[Stored data entries]
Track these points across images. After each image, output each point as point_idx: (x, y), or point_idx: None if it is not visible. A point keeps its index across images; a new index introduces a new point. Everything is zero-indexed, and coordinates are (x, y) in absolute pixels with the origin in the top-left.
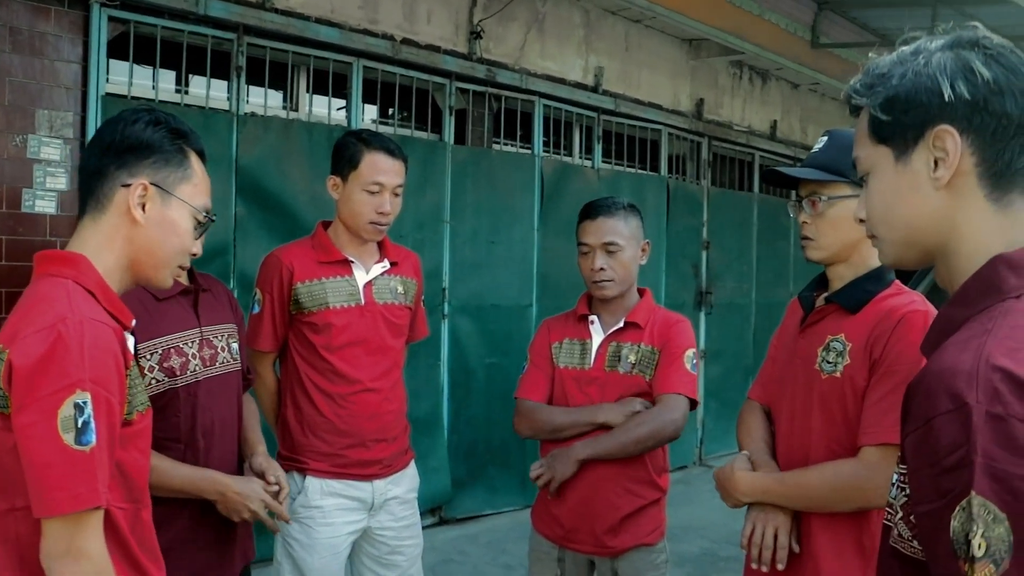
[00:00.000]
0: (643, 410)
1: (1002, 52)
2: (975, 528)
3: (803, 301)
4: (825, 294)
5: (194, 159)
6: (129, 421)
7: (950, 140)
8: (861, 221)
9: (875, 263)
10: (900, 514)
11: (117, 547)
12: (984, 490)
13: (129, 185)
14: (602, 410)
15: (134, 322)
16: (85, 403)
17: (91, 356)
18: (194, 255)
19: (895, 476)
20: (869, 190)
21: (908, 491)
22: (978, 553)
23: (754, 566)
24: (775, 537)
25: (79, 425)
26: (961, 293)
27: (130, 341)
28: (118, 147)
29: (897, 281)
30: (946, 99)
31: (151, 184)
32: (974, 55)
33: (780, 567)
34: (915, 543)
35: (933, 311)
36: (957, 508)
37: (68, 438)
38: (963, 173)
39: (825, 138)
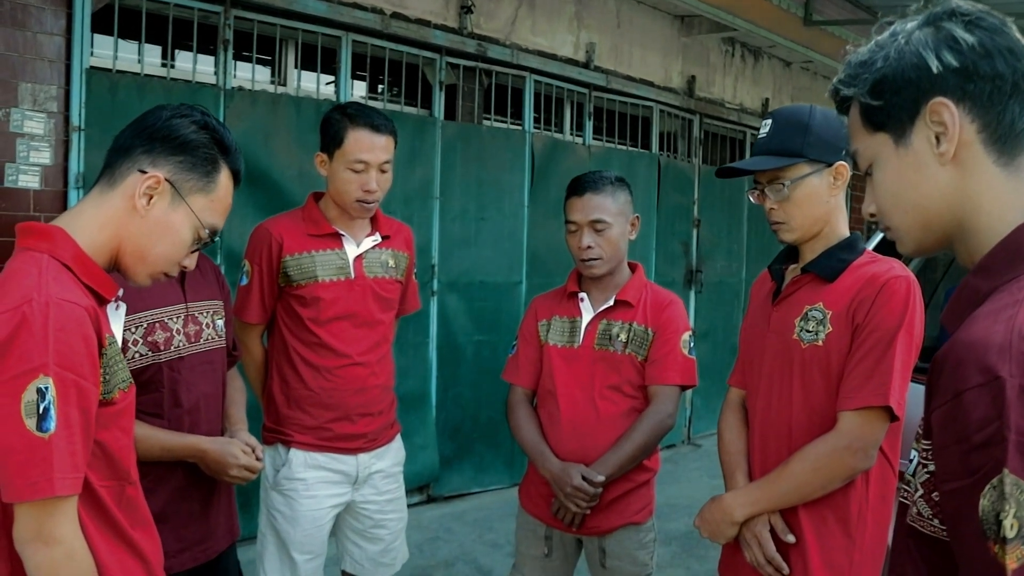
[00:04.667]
0: (591, 488)
1: (981, 16)
2: (1007, 508)
3: (773, 273)
4: (797, 265)
5: (224, 176)
6: (109, 400)
7: (946, 112)
8: (872, 216)
9: (845, 232)
10: (920, 491)
11: (105, 524)
12: (1017, 468)
13: (145, 172)
14: (548, 461)
15: (121, 291)
16: (47, 388)
17: (56, 339)
18: (184, 268)
19: (914, 452)
20: (875, 181)
21: (931, 468)
22: (1009, 534)
23: None
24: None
25: (40, 411)
26: (986, 263)
27: (120, 311)
28: (154, 133)
29: (869, 250)
30: (935, 71)
31: (166, 180)
32: (953, 24)
33: (792, 539)
34: (935, 522)
35: (914, 278)
36: (987, 486)
37: (30, 423)
38: (967, 143)
39: (769, 122)
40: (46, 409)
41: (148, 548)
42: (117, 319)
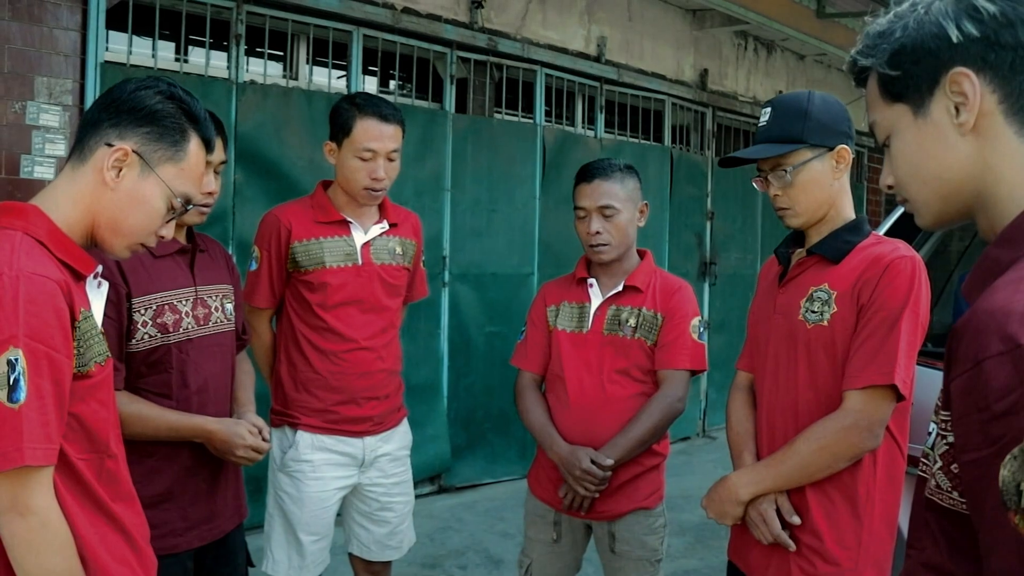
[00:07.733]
0: (600, 471)
1: None
2: None
3: (780, 257)
4: (803, 248)
5: (194, 144)
6: (85, 374)
7: (966, 82)
8: (889, 188)
9: (851, 215)
10: (939, 463)
11: (84, 497)
12: None
13: (112, 145)
14: (556, 445)
15: (100, 268)
16: (16, 360)
17: (27, 312)
18: (161, 238)
19: (933, 425)
20: (892, 153)
21: (950, 440)
22: None
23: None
24: (776, 513)
25: (10, 383)
26: (1008, 233)
27: (102, 289)
28: (120, 106)
29: (874, 232)
30: (955, 41)
31: (134, 152)
32: None
33: (797, 521)
34: (955, 494)
35: (919, 258)
36: (1008, 456)
37: (1, 395)
38: (987, 113)
39: (768, 109)
40: (16, 380)
41: (130, 522)
42: (99, 296)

**Work to complete:**
Return the entries above exactly, skipping any images.

**Exercise response:**
Track these points across images. After each image, output each point as point_idx: (x, y), or point_idx: None if it is not visible. A point keeps its index across images; a new index introduces a new point. Everything is zero-indexed, and coordinates are (x, y) in absolute pixels with the origin in the top-left.
[00:00.000]
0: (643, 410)
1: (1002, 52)
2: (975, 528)
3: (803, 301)
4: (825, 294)
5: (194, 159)
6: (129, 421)
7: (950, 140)
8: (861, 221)
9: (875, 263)
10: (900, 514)
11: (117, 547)
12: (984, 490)
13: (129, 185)
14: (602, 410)
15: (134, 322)
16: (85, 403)
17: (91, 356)
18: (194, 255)
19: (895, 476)
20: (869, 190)
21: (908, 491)
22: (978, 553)
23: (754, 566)
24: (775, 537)
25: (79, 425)
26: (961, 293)
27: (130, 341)
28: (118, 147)
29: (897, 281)
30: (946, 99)
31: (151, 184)
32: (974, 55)
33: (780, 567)
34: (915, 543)
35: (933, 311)
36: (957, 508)
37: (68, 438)
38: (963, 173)
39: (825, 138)
[00:04.667]
0: (591, 488)
1: (981, 16)
2: (1007, 508)
3: (773, 273)
4: (797, 265)
5: (224, 176)
6: (109, 400)
7: (946, 112)
8: (872, 216)
9: (845, 232)
10: (920, 491)
11: (105, 524)
12: (1017, 468)
13: (145, 172)
14: (548, 461)
15: (121, 291)
16: (47, 388)
17: (56, 339)
18: (184, 268)
19: (914, 452)
20: (875, 181)
21: (931, 468)
22: (1009, 534)
23: None
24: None
25: (40, 411)
26: (986, 263)
27: (120, 311)
28: (154, 133)
29: (869, 250)
30: (935, 71)
31: (166, 180)
32: (953, 24)
33: (792, 539)
34: (935, 522)
35: (914, 278)
36: (987, 486)
37: (30, 423)
38: (967, 143)
39: (769, 122)
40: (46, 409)
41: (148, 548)
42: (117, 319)
[00:07.733]
0: (600, 471)
1: None
2: None
3: (780, 257)
4: (803, 248)
5: (194, 144)
6: (85, 374)
7: (966, 82)
8: (889, 188)
9: (851, 215)
10: (939, 463)
11: (84, 497)
12: None
13: (112, 145)
14: (556, 445)
15: (100, 268)
16: (16, 360)
17: (27, 312)
18: (161, 238)
19: (933, 425)
20: (892, 153)
21: (950, 440)
22: None
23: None
24: (776, 513)
25: (10, 383)
26: (1008, 233)
27: (102, 289)
28: (120, 106)
29: (874, 232)
30: (955, 41)
31: (134, 152)
32: None
33: (797, 521)
34: (955, 494)
35: (919, 258)
36: (1008, 456)
37: (1, 395)
38: (987, 113)
39: (768, 109)
40: (16, 380)
41: (130, 522)
42: (99, 296)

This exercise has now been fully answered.